Chicken Shitake Mushroom Ravioli
  • Ravioli Sheet 45 sheets
  • Minced Chicken 500 g
  • Finely chopped soaked dried mushroom 50 g
  • Sesame oil 1 tsp
  • Salt and Pepper for Seasoning
How To
1.In a bowl, combine the egg whites with the meat mixture. Stir well to blend.

2.Place the cold water in an Estio 502 Pot and add meat-egg white mixture. Bring to a boil, stirring constantly to prevent the raft from sticking to the bottom and sides of the pot. (Once the stock has come to a boil, do not stir again.) Reduce to a simmer and puncture a hole in the center of the raft for the stock to circulate through and clarify. Simmer for 30 minutes. Remove from the heat.

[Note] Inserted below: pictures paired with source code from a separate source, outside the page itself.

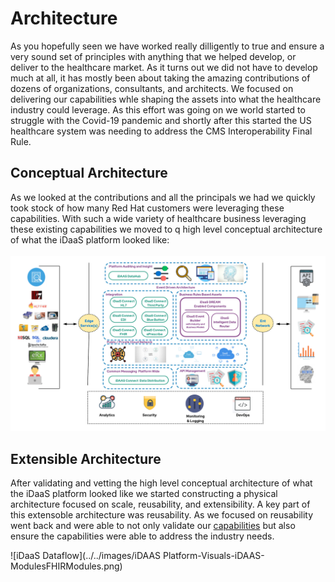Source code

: ﻿# Architecture
As you hopefully seen we have worked really dilligently to true and ensure a very sound set of principles with anything that we helped develop, or deliver to the 
healthcare market. As it turns out we did not have to develop much at all, it has mostly been about taking the amazing 
contributions of dozens of organizations, consultants, and architects. We focused on delivering our capabilities 
whle shaping the assets into what the healthcare industry could leverage. As this effort was going on we world 
started to struggle with the Covid-19 pandemic and shortly after this started the US healthcare system was needing 
to address the CMS Interoperability Final Rule.

## Conceptual Architecture
As we looked at the contributions and all the principals we had we quickly took stock of how many Red Hat customers
were leveraging these capabilities. With such a wide variety of healthcare business leveraging these existing
capabilities we moved to q high level conceptual architecture of what the iDaaS platform looked like:
<br/><br/>
![iDaaS Dataflow](../../images/iDaaSPlatform-iDaaSDataFlow-Detailed.png)

## Extensible Architecture 
After validating and vetting the high level conceptual architecture of what the iDaaS platform looked like we 
started constructing a physical architecture focused on scale, reusability, and extensibility. A key part of
this extensoble architecture was reusability. As we focused on reusability went back and were able to not only
validate our <a href="~/home/Capabilities" target="_blank">capabilities</a> but also ensure the capabilities were
able to address the industry needs.

![iDaaS Dataflow](../../images/iDAAS Platform-Visuals-iDAAS-ModulesFHIRModules.png)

Gently poke a hole in the raft large enough to fit a ladle. With a ladle, gently scoop out the consomme into a clean pot or bowl. Strain through a layer of cheesecloth to finish clarifying.

3.Season with Salt then serve with lime wedges and chicken mushroom ravioli.

4.For ravioli, mix minced chicken, mushroom and sesame oil together then season with salt and pepper. Wrapped tightly with ravioli sheets then cook in boiling water.